■ PROBLEM TO SOLVE
Could you restate the entries word for word, without the images?

■ TASK INPUTS
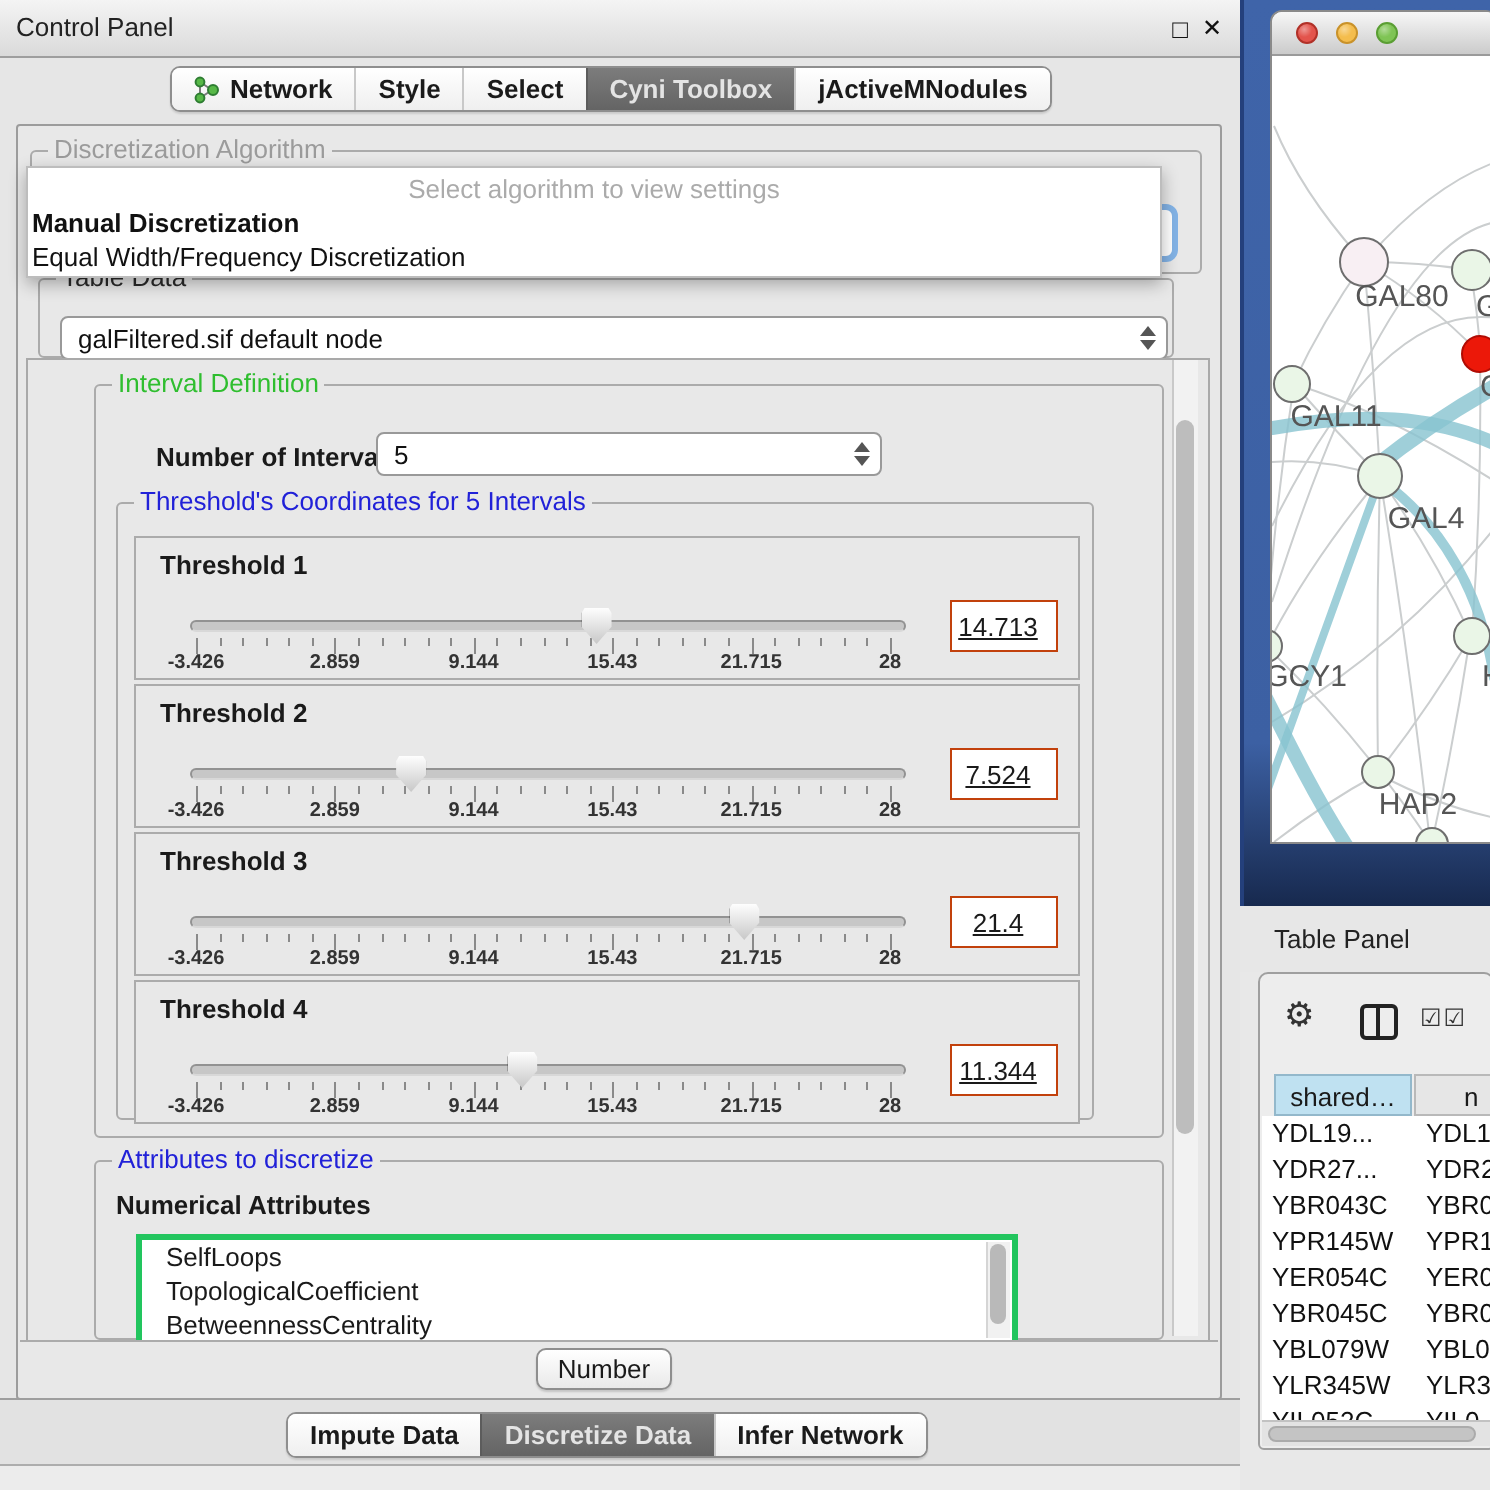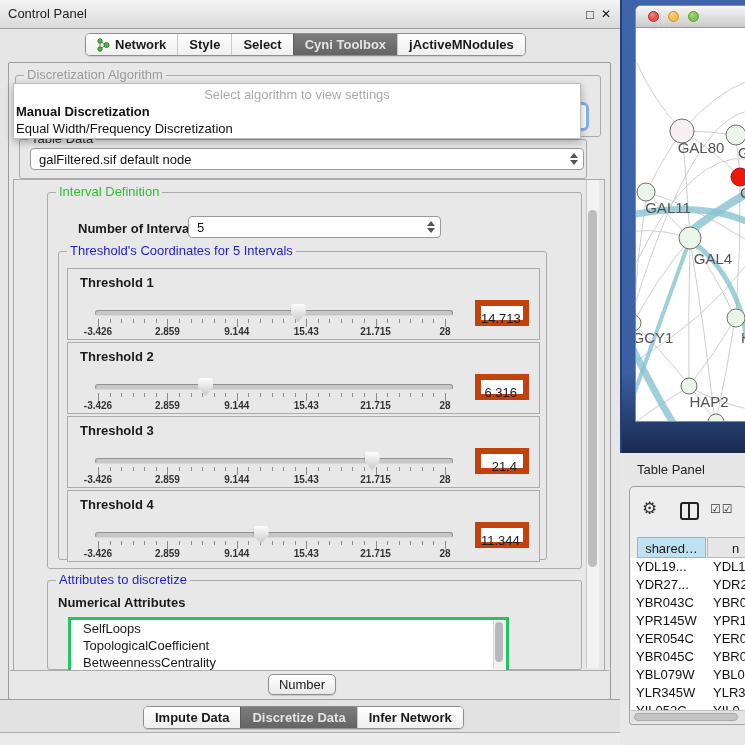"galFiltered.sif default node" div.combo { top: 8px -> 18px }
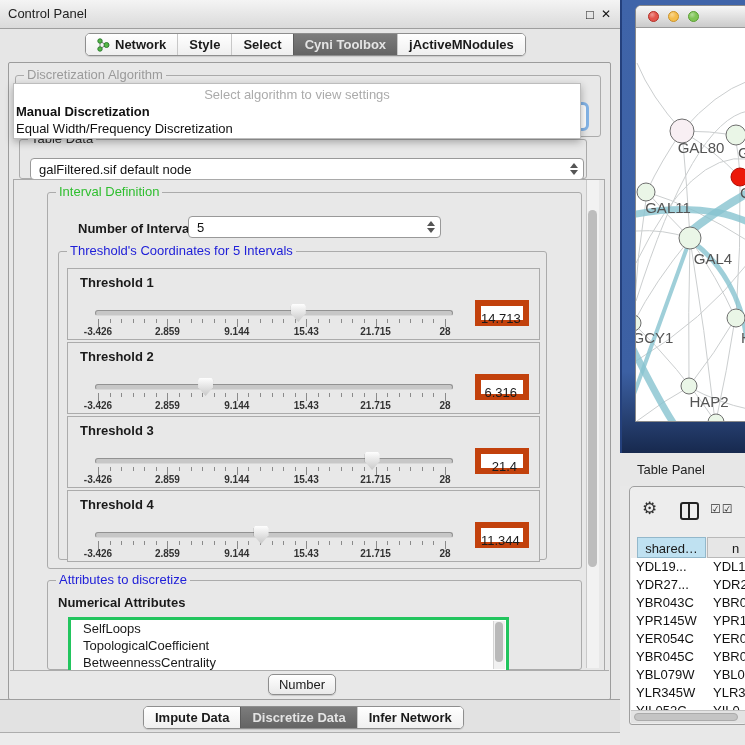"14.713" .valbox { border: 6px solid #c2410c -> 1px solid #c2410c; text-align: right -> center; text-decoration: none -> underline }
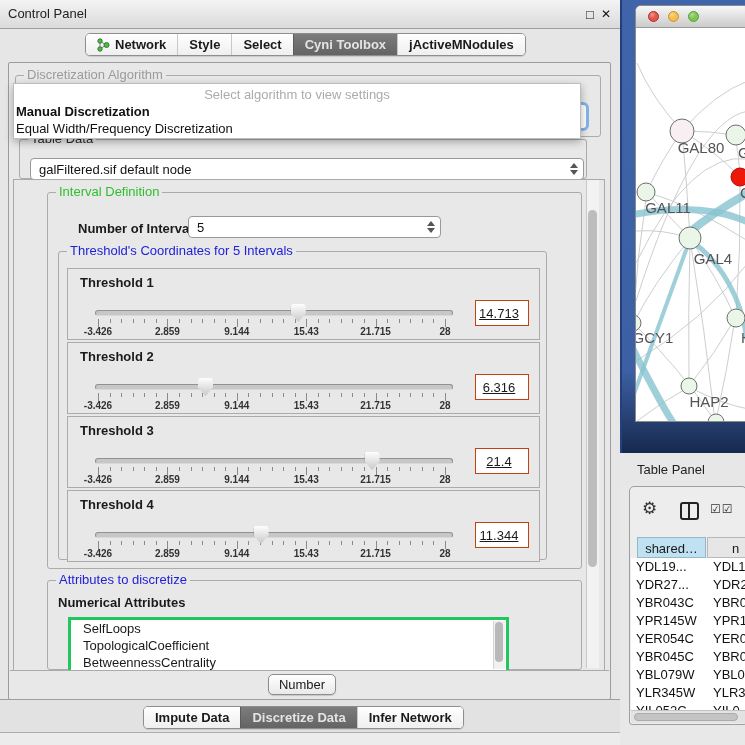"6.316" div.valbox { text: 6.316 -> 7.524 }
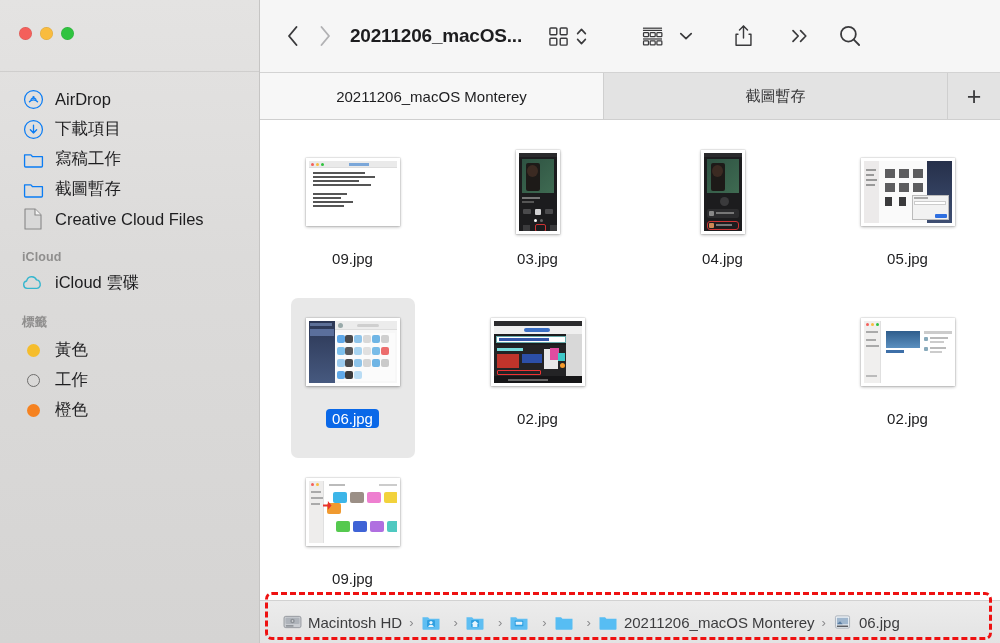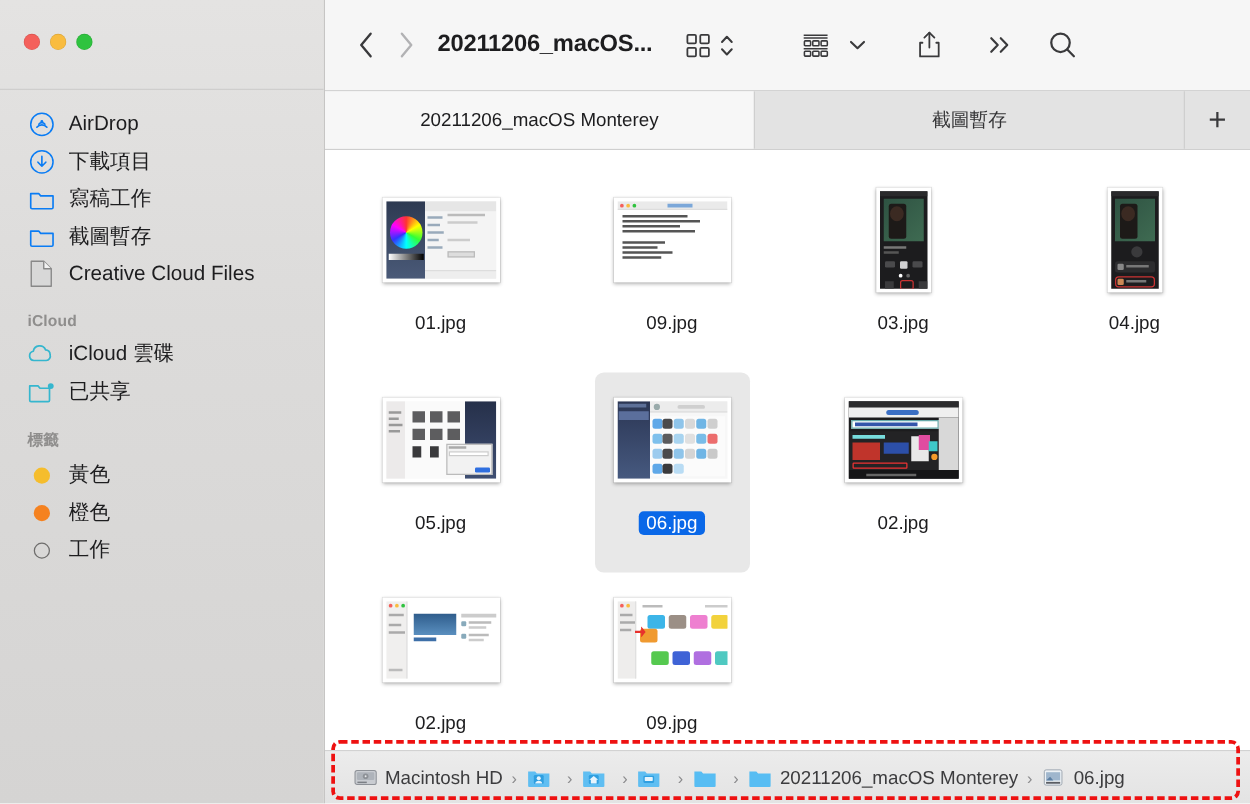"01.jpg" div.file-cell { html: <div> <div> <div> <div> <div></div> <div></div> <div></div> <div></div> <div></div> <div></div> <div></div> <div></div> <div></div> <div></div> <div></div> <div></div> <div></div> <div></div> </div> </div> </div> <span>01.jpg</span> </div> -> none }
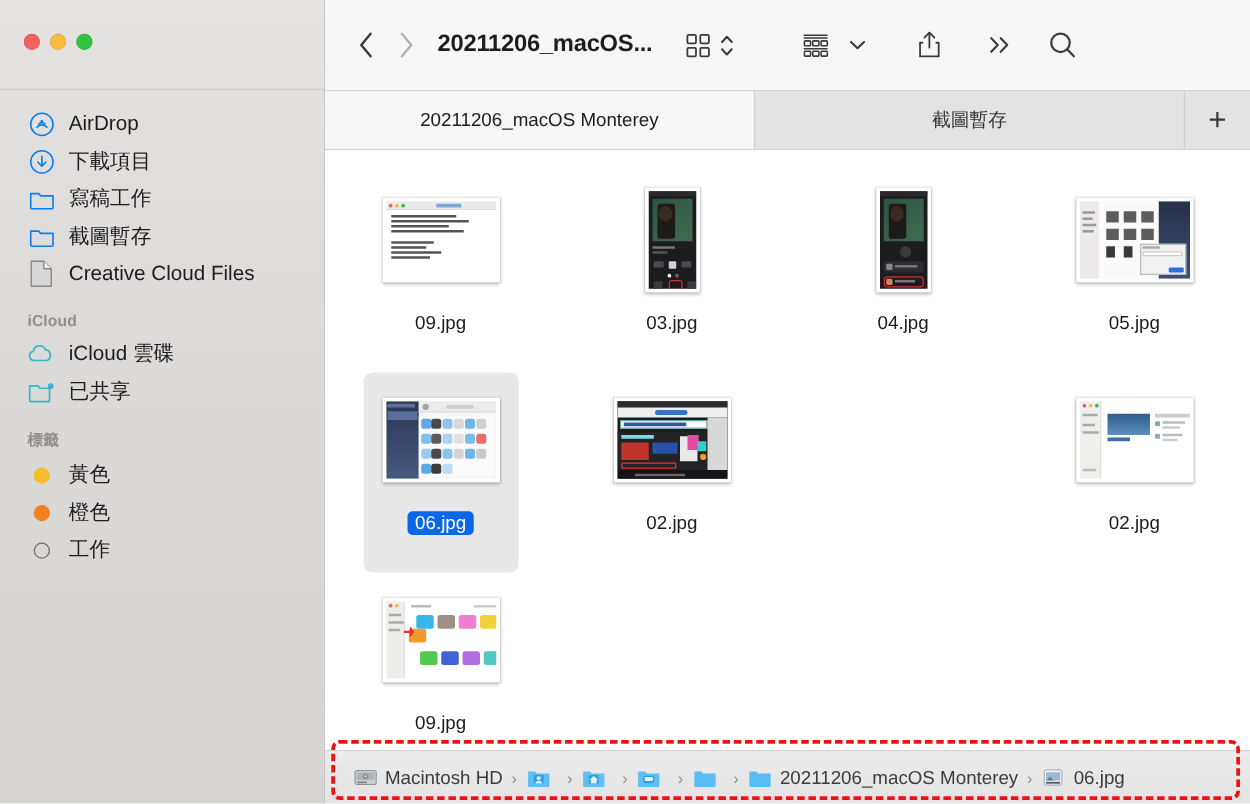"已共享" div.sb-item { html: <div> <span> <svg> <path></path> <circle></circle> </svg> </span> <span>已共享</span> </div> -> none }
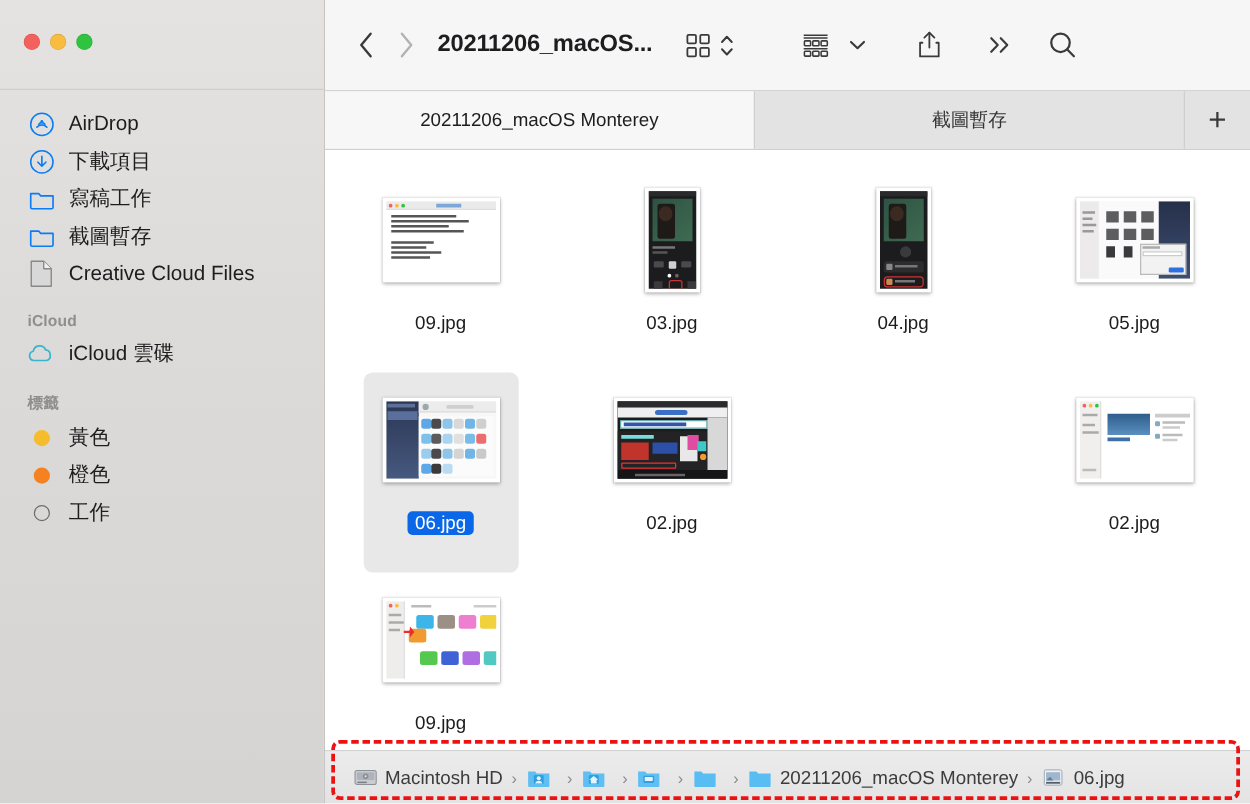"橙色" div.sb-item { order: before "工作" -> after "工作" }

■ RESPONSE AREA
"galFiltered.sif default node" div.combo { top: 8px -> 18px }
"14.713" .valbox { border: 6px solid #c2410c -> 1px solid #c2410c; text-align: right -> center; text-decoration: none -> underline }
"6.316" div.valbox { text: 6.316 -> 7.524 }
"01.jpg" div.file-cell { html: <div> <div> <div> <div> <div></div> <div></div> <div></div> <div></div> <div></div> <div></div> <div></div> <div></div> <div></div> <div></div> <div></div> <div></div> <div></div> <div></div> </div> </div> </div> <span>01.jpg</span> </div> -> none }
"已共享" div.sb-item { html: <div> <span> <svg> <path></path> <circle></circle> </svg> </span> <span>已共享</span> </div> -> none }
"橙色" div.sb-item { order: before "工作" -> after "工作" }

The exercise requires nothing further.